# Excerpt to read
= = = =

By unknown | Jan 20, 2009 | COMMENTS [ 0 ]



An affinity for wildlife and ensuring its sustainability in the ecosystem has led seasoned game ranger Brian Olver in the direction of training others with the same passion to take up the outdoor career.

Olver is a ranger trainer at the Inkwazi Ranger Training School that is part of the Phinda Private Game Reserve in KwaZulu-Natal.

Olver said: "I have various roles and responsibilities, including assisting guides to become world-class guides; providing visitors to Africa's wildlife hot spots with a world-class interpretive guided experience while hosting them; keeping them safe and maintaining the balance between visitors' expectations and conservation ethics,"

Phinda is host to South Africa's Big Five - lion, leopard, elephant, rhino and buffalo - and more than 380 bird species.

Olver has eight years experience as a ranger. He has worked as a head ranger at several lodges in southern Africa and as a full-time trainer at the ranger training school.

"Becoming a ranger trainer was a natural progression for me after being a ranger and head ranger, fulfilling both my love for the natural world and my passion for sharing that with others.

"I am in the enviable position of being able to positively influence attitudes regarding hospitality and conservation issues," he said.

To qualify as a ranger one must have a matric and a Level 4 Nature Guiding National Qualification.

The ranger training course runs for eight weeks and covers all aspects of big and small game guiding.

= = = =

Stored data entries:
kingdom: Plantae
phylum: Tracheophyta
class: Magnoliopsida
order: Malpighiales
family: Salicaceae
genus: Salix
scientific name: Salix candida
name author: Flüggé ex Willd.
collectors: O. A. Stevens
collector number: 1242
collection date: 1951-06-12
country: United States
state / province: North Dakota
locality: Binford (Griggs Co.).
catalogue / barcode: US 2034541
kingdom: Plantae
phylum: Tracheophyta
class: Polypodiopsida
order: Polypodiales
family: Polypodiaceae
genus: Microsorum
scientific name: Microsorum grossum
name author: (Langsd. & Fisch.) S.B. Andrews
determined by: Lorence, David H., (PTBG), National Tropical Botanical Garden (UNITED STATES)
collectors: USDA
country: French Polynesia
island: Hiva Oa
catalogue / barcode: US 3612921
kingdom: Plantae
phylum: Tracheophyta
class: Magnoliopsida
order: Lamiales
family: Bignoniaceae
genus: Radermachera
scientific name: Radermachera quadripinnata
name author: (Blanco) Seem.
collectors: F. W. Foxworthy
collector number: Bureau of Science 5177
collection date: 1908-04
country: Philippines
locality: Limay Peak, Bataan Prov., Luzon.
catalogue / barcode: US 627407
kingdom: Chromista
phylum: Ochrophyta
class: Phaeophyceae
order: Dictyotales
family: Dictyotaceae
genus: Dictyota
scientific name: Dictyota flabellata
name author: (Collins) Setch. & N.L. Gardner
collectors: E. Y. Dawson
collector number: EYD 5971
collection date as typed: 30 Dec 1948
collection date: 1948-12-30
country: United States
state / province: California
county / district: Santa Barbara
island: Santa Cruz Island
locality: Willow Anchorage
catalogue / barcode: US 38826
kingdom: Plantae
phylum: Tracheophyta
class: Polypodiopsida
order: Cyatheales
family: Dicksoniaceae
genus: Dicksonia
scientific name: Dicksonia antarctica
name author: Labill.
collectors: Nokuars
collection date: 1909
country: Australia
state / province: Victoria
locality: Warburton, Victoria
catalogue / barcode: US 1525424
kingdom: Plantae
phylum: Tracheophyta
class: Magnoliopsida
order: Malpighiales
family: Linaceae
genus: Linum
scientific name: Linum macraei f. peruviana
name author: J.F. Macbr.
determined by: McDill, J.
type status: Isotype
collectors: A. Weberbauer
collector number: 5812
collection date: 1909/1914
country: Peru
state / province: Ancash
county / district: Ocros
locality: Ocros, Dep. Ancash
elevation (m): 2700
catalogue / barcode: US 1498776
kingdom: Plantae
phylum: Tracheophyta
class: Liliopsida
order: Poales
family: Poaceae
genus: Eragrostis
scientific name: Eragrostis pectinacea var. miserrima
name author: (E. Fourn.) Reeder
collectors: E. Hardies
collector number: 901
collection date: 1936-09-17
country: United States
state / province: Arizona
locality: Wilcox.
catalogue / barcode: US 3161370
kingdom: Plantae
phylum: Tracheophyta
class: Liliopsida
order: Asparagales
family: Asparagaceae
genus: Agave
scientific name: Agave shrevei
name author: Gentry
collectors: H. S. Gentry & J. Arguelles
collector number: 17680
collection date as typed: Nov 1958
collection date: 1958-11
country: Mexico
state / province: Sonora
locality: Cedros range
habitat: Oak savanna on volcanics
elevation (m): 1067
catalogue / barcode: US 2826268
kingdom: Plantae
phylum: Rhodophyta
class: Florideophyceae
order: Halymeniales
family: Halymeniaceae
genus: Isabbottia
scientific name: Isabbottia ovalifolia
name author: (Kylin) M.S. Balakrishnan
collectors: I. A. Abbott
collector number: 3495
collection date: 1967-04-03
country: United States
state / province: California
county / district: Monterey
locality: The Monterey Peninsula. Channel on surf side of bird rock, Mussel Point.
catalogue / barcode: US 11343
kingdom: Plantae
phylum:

= = = =

# Task prompt
Answer these questions using the article about ranger trainer Brian Olver:
(a) Which game reserve is the Inkwazi Ranger Training School part of?
(b) How many bird species does Phinda host?
(c) How long does the ranger training course run?

# Response below
(a) The Phinda Private Game Reserve in KwaZulu-Natal.
(b) More than 380.
(c) Eight weeks.